*** Opening of Document text ***

Last week, basketball fans shared a collective cringe while watching the horrific leg injury to University of Louisville basketball player Kevin Ware. And as the gruesome scene replays around the globe courtesy of YouTube, people everywhere are asking what could have caused the leg to break that way. There are a number of reasons why this could happen -- bone injuries we see frequently before they reach this level of trauma. First, I need to clarify that I am not involved in Ware's health care. I'm merely referencing his case to address bone injuries in athletes.
Patients often think of bone as an inanimate object, almost like a piece of wood. This couldn't be farther from the truth. Living bone in our body is quite a dynamic formation. Old bone cells are picked up and new bone cells are laid down by specialized cells 24 hours a day until we die. This flux of bone exists in a fairly balanced state until bone is stressed.
Bone has an incredible ability to adapt to mechanical loads or pressure we place upon it. According to Wolff's Law, a bone's internal framework (called trabeculae) is initially weakened when loaded by mechanical stress, thereby triggering a rebuilding process that eventually makes the bone denser. The hard outer shell of the bone also becomes a little thicker with time. This is how bone can become stronger.

*** Close of Document text ***

* Directions for this task
Print the part of the bone injury text starting with "Patients often think" and going on through "bone is stressed.", copied word for word.

*** Opening of Listed records ***

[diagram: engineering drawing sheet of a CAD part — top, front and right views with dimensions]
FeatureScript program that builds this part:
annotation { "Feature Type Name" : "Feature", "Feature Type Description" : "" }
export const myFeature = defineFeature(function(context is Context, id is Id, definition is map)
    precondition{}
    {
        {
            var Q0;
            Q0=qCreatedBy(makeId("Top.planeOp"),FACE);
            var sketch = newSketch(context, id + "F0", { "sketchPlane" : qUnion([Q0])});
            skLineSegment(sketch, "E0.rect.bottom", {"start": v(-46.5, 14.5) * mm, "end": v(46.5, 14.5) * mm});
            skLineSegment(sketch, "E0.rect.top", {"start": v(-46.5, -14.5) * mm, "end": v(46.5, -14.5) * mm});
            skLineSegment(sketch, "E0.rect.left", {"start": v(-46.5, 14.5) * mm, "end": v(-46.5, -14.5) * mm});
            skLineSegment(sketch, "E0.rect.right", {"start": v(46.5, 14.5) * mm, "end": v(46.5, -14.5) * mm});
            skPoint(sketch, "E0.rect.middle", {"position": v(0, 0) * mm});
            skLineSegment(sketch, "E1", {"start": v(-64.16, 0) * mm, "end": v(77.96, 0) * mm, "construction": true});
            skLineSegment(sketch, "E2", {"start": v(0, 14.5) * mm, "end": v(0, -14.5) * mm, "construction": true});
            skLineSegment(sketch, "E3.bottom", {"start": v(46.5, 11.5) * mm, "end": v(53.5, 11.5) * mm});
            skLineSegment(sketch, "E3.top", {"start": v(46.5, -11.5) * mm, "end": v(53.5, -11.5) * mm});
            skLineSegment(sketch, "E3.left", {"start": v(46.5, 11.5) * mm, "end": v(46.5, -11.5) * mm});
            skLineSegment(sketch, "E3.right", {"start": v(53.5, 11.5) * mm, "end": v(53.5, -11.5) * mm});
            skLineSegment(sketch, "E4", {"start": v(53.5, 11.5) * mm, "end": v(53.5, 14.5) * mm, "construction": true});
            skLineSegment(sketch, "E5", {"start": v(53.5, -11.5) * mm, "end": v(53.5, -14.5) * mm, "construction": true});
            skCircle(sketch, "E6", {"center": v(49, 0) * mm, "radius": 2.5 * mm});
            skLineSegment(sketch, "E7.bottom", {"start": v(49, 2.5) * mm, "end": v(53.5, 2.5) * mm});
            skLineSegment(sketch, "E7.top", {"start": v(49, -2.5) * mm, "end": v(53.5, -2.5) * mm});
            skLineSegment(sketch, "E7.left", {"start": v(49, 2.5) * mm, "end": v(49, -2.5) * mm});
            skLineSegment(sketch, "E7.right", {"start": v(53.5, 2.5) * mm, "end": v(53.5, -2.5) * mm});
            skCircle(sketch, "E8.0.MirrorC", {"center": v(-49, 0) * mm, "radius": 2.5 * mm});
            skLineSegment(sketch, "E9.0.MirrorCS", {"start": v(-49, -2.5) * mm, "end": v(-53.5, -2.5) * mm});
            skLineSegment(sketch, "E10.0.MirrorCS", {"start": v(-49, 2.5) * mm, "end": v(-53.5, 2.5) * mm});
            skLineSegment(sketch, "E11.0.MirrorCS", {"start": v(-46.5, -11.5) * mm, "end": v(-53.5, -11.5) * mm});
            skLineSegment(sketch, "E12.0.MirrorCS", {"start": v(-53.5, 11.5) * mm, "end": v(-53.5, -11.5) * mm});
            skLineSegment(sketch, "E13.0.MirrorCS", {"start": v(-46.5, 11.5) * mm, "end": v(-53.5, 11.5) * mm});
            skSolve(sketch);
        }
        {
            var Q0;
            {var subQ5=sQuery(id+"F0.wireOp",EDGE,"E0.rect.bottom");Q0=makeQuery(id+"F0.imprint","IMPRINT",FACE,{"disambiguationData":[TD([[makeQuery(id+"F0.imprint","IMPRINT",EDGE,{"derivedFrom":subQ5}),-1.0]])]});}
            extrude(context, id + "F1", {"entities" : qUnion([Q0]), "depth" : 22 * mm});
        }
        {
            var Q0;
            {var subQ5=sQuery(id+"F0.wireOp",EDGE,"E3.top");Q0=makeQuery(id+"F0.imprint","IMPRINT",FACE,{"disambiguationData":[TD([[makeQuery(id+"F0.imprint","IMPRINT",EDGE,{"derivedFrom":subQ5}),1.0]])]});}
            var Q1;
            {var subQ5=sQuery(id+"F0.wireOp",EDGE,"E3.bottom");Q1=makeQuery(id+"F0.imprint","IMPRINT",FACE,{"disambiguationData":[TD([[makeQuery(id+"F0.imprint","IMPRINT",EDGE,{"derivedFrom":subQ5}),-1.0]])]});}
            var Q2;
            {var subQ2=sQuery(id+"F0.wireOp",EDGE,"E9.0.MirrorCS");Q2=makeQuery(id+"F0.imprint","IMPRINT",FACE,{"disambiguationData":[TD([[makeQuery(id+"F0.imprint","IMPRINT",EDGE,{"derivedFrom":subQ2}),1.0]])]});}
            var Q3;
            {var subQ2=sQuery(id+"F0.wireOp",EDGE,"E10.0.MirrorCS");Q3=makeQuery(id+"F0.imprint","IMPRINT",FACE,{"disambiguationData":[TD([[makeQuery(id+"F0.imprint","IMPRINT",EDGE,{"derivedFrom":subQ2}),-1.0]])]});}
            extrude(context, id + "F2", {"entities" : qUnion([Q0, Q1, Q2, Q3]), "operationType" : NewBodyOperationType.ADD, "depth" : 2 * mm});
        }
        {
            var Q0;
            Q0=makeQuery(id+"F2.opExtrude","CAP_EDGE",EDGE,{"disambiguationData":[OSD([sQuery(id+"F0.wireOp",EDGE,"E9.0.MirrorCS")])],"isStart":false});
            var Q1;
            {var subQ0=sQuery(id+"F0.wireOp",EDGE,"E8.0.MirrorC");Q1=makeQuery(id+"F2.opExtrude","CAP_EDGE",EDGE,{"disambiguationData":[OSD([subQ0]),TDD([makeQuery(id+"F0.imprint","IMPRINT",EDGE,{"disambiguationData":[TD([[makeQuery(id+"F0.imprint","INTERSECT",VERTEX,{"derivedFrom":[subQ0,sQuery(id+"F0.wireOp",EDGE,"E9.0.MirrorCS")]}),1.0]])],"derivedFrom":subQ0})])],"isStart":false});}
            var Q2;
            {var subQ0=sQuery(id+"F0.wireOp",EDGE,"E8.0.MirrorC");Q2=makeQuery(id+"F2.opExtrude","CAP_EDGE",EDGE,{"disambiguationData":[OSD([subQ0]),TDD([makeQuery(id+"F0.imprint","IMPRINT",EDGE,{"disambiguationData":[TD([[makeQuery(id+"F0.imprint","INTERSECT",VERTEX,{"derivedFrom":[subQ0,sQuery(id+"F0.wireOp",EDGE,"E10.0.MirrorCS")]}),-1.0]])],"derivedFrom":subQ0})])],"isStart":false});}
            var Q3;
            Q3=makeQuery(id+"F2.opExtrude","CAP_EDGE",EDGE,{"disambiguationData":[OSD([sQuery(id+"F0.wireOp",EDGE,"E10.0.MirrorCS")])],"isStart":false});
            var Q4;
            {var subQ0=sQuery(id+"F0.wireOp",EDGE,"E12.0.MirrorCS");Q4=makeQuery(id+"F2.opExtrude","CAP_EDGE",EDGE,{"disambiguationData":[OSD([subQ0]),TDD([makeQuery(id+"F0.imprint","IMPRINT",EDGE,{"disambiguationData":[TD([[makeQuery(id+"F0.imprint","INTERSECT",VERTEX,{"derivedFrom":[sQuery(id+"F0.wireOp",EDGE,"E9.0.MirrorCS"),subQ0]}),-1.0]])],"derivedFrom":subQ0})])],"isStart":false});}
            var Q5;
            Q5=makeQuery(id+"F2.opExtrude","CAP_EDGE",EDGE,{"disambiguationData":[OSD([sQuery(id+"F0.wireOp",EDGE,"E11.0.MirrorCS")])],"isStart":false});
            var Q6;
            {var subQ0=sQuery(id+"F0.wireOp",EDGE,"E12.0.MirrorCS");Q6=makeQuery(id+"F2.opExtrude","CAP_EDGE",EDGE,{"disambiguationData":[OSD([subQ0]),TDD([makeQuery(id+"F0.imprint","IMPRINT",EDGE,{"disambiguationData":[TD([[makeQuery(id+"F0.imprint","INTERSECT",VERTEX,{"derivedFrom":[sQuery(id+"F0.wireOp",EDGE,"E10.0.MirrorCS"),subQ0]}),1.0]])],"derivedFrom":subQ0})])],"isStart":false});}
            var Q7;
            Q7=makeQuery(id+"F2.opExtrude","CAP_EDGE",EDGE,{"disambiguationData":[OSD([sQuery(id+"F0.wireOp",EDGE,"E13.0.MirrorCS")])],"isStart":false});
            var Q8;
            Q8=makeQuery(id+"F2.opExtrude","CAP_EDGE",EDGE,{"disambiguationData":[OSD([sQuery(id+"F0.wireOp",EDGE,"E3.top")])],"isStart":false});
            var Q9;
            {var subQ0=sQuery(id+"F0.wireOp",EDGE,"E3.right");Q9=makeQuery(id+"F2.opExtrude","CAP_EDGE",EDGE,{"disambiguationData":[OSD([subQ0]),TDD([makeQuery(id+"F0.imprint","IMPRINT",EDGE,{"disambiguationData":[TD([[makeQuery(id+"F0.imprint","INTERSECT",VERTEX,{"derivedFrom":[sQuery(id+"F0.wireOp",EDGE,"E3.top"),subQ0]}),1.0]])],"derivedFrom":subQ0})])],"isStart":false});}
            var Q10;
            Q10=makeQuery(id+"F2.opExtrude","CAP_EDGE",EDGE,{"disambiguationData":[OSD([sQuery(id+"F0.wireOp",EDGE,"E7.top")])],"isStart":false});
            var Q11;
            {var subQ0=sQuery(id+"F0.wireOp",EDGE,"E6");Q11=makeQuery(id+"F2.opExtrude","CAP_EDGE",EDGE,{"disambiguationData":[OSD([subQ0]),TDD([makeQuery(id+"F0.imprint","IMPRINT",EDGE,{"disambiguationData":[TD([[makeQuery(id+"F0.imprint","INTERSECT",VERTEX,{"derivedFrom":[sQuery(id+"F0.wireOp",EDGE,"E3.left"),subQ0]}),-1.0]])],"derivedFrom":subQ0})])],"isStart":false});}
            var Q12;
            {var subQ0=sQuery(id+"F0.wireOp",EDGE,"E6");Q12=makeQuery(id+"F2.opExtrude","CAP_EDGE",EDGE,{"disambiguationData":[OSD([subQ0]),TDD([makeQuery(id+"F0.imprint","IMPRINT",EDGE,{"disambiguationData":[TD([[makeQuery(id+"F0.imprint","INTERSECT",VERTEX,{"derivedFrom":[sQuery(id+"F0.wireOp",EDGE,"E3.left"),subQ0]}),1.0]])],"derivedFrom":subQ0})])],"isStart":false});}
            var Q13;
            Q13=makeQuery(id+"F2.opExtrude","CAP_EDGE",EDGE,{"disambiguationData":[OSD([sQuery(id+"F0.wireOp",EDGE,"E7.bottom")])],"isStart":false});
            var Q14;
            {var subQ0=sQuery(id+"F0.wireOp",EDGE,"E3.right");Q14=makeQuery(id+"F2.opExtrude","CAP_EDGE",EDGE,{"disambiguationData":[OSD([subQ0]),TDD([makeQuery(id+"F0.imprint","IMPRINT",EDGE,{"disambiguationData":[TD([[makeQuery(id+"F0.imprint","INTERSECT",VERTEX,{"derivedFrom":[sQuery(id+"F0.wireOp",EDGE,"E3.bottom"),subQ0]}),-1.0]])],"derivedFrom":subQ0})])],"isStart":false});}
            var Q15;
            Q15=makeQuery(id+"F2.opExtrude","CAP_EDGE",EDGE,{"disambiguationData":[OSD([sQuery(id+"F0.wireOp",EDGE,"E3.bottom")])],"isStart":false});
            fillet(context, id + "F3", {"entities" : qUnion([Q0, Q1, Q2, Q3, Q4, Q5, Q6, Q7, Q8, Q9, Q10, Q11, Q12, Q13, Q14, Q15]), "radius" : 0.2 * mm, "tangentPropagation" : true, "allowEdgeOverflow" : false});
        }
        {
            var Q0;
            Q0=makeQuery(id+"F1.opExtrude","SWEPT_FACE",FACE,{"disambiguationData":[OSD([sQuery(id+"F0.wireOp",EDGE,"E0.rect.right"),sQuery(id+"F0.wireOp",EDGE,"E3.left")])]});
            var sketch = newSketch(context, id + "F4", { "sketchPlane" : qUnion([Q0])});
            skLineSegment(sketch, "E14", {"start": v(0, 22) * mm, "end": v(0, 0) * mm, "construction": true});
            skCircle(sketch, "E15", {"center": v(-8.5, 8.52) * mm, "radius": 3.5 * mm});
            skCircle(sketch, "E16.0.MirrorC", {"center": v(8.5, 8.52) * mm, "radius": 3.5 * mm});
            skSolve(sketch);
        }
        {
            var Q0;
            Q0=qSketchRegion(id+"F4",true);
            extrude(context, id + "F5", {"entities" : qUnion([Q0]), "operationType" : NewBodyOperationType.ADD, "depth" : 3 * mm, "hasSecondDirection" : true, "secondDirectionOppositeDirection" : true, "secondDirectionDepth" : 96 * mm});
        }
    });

*** Close of Listed records ***

* Task output
Patients often think of bone as an inanimate object, almost like a piece of wood. This couldn't be farther from the truth. Living bone in our body is quite a dynamic formation. Old bone cells are picked up and new bone cells are laid down by specialized cells 24 hours a day until we die. This flux of bone exists in a fairly balanced state until bone is stressed.